*Task instructions*.
Copy out every line of the data below word for word.

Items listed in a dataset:
- - -

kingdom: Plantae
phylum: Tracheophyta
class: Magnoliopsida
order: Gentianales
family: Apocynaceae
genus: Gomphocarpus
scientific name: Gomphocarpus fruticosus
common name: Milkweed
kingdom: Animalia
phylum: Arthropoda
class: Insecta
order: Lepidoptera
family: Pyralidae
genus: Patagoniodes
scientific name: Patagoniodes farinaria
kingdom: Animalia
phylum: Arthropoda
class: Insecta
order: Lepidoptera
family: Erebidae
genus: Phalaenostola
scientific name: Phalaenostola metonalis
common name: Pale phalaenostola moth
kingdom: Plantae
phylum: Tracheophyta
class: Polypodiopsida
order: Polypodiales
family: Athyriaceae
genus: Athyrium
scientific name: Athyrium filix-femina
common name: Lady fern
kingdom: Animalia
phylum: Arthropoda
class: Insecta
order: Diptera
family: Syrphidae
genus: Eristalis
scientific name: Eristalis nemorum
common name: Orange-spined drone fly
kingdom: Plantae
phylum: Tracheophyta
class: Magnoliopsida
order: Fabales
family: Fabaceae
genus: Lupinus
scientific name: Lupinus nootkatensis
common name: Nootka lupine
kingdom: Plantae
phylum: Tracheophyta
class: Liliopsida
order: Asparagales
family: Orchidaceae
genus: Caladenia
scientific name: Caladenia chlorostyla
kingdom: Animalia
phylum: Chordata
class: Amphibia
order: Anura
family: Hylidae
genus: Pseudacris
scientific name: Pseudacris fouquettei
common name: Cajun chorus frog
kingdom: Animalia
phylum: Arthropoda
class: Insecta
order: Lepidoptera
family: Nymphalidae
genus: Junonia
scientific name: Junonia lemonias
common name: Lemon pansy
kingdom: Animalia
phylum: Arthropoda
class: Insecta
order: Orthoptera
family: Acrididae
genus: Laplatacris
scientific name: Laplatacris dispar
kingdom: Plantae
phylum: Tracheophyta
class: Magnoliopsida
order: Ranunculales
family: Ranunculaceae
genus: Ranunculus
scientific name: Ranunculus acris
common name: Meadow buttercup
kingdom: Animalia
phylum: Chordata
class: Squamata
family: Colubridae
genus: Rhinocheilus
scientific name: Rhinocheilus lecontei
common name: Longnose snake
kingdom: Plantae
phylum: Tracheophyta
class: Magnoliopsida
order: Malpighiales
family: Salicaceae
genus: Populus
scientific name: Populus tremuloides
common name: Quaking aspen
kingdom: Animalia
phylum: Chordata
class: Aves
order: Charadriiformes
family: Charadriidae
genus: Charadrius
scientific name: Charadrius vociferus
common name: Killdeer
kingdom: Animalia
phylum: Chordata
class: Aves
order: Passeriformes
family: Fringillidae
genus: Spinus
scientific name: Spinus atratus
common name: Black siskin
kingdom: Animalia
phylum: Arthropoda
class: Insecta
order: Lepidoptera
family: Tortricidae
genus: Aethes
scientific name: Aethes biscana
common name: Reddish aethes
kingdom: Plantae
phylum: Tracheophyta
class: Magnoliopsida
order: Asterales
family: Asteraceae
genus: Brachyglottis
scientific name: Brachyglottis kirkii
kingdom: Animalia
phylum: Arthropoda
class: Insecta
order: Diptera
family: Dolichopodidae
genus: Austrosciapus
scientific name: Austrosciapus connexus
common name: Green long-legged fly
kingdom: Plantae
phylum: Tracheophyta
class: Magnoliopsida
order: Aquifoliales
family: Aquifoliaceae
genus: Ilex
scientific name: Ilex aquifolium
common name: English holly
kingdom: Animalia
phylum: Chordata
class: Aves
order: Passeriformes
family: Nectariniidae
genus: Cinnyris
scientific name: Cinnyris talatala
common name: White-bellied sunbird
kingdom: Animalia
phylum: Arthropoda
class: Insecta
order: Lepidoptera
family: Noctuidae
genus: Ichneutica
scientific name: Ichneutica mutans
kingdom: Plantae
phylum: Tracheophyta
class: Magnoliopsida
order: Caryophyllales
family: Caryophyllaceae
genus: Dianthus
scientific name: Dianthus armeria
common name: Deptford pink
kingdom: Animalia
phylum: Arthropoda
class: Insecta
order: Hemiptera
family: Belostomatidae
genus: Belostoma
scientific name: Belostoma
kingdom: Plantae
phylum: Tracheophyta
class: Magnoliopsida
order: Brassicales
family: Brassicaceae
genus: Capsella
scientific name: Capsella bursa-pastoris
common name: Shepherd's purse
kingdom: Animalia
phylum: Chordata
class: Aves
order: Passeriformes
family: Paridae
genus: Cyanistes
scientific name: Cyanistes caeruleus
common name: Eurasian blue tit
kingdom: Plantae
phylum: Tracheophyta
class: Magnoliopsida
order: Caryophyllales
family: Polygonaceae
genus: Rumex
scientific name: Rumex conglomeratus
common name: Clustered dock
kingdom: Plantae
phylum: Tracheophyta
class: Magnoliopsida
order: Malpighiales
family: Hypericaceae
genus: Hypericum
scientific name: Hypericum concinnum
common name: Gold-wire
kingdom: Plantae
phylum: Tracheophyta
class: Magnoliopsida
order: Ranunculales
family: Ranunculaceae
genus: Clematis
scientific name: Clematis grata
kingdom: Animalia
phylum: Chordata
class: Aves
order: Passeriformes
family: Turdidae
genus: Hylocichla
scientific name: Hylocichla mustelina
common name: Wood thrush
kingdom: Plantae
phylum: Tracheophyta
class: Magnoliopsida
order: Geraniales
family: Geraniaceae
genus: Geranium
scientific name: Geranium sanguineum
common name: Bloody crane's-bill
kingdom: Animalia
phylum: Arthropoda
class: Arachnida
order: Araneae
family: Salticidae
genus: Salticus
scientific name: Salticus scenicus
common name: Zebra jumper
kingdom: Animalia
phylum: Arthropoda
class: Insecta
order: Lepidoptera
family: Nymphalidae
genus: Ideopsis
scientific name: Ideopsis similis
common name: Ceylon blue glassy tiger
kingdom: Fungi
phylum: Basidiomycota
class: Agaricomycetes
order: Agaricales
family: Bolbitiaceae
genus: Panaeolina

- - -

*Answer to the exercise*.
kingdom: Plantae
phylum: Tracheophyta
class: Magnoliopsida
order: Gentianales
family: Apocynaceae
genus: Gomphocarpus
scientific name: Gomphocarpus fruticosus
common name: Milkweed
kingdom: Animalia
phylum: Arthropoda
class: Insecta
order: Lepidoptera
family: Pyralidae
genus: Patagoniodes
scientific name: Patagoniodes farinaria
kingdom: Animalia
phylum: Arthropoda
class: Insecta
order: Lepidoptera
family: Erebidae
genus: Phalaenostola
scientific name: Phalaenostola metonalis
common name: Pale phalaenostola moth
kingdom: Plantae
phylum: Tracheophyta
class: Polypodiopsida
order: Polypodiales
family: Athyriaceae
genus: Athyrium
scientific name: Athyrium filix-femina
common name: Lady fern
kingdom: Animalia
phylum: Arthropoda
class: Insecta
order: Diptera
family: Syrphidae
genus: Eristalis
scientific name: Eristalis nemorum
common name: Orange-spined drone fly
kingdom: Plantae
phylum: Tracheophyta
class: Magnoliopsida
order: Fabales
family: Fabaceae
genus: Lupinus
scientific name: Lupinus nootkatensis
common name: Nootka lupine
kingdom: Plantae
phylum: Tracheophyta
class: Liliopsida
order: Asparagales
family: Orchidaceae
genus: Caladenia
scientific name: Caladenia chlorostyla
kingdom: Animalia
phylum: Chordata
class: Amphibia
order: Anura
family: Hylidae
genus: Pseudacris
scientific name: Pseudacris fouquettei
common name: Cajun chorus frog
kingdom: Animalia
phylum: Arthropoda
class: Insecta
order: Lepidoptera
family: Nymphalidae
genus: Junonia
scientific name: Junonia lemonias
common name: Lemon pansy
kingdom: Animalia
phylum: Arthropoda
class: Insecta
order: Orthoptera
family: Acrididae
genus: Laplatacris
scientific name: Laplatacris dispar
kingdom: Plantae
phylum: Tracheophyta
class: Magnoliopsida
order: Ranunculales
family: Ranunculaceae
genus: Ranunculus
scientific name: Ranunculus acris
common name: Meadow buttercup
kingdom: Animalia
phylum: Chordata
class: Squamata
family: Colubridae
genus: Rhinocheilus
scientific name: Rhinocheilus lecontei
common name: Longnose snake
kingdom: Plantae
phylum: Tracheophyta
class: Magnoliopsida
order: Malpighiales
family: Salicaceae
genus: Populus
scientific name: Populus tremuloides
common name: Quaking aspen
kingdom: Animalia
phylum: Chordata
class: Aves
order: Charadriiformes
family: Charadriidae
genus: Charadrius
scientific name: Charadrius vociferus
common name: Killdeer
kingdom: Animalia
phylum: Chordata
class: Aves
order: Passeriformes
family: Fringillidae
genus: Spinus
scientific name: Spinus atratus
common name: Black siskin
kingdom: Animalia
phylum: Arthropoda
class: Insecta
order: Lepidoptera
family: Tortricidae
genus: Aethes
scientific name: Aethes biscana
common name: Reddish aethes
kingdom: Plantae
phylum: Tracheophyta
class: Magnoliopsida
order: Asterales
family: Asteraceae
genus: Brachyglottis
scientific name: Brachyglottis kirkii
kingdom: Animalia
phylum: Arthropoda
class: Insecta
order: Diptera
family: Dolichopodidae
genus: Austrosciapus
scientific name: Austrosciapus connexus
common name: Green long-legged fly
kingdom: Plantae
phylum: Tracheophyta
class: Magnoliopsida
order: Aquifoliales
family: Aquifoliaceae
genus: Ilex
scientific name: Ilex aquifolium
common name: English holly
kingdom: Animalia
phylum: Chordata
class: Aves
order: Passeriformes
family: Nectariniidae
genus: Cinnyris
scientific name: Cinnyris talatala
common name: White-bellied sunbird
kingdom: Animalia
phylum: Arthropoda
class: Insecta
order: Lepidoptera
family: Noctuidae
genus: Ichneutica
scientific name: Ichneutica mutans
kingdom: Plantae
phylum: Tracheophyta
class: Magnoliopsida
order: Caryophyllales
family: Caryophyllaceae
genus: Dianthus
scientific name: Dianthus armeria
common name: Deptford pink
kingdom: Animalia
phylum: Arthropoda
class: Insecta
order: Hemiptera
family: Belostomatidae
genus: Belostoma
scientific name: Belostoma
kingdom: Plantae
phylum: Tracheophyta
class: Magnoliopsida
order: Brassicales
family: Brassicaceae
genus: Capsella
scientific name: Capsella bursa-pastoris
common name: Shepherd's purse
kingdom: Animalia
phylum: Chordata
class: Aves
order: Passeriformes
family: Paridae
genus: Cyanistes
scientific name: Cyanistes caeruleus
common name: Eurasian blue tit
kingdom: Plantae
phylum: Tracheophyta
class: Magnoliopsida
order: Caryophyllales
family: Polygonaceae
genus: Rumex
scientific name: Rumex conglomeratus
common name: Clustered dock
kingdom: Plantae
phylum: Tracheophyta
class: Magnoliopsida
order: Malpighiales
family: Hypericaceae
genus: Hypericum
scientific name: Hypericum concinnum
common name: Gold-wire
kingdom: Plantae
phylum: Tracheophyta
class: Magnoliopsida
order: Ranunculales
family: Ranunculaceae
genus: Clematis
scientific name: Clematis grata
kingdom: Animalia
phylum: Chordata
class: Aves
order: Passeriformes
family: Turdidae
genus: Hylocichla
scientific name: Hylocichla mustelina
common name: Wood thrush
kingdom: Plantae
phylum: Tracheophyta
class: Magnoliopsida
order: Geraniales
family: Geraniaceae
genus: Geranium
scientific name: Geranium sanguineum
common name: Bloody crane's-bill
kingdom: Animalia
phylum: Arthropoda
class: Arachnida
order: Araneae
family: Salticidae
genus: Salticus
scientific name: Salticus scenicus
common name: Zebra jumper
kingdom: Animalia
phylum: Arthropoda
class: Insecta
order: Lepidoptera
family: Nymphalidae
genus: Ideopsis
scientific name: Ideopsis similis
common name: Ceylon blue glassy tiger
kingdom: Fungi
phylum: Basidiomycota
class: Agaricomycetes
order: Agaricales
family: Bolbitiaceae
genus: Panaeolina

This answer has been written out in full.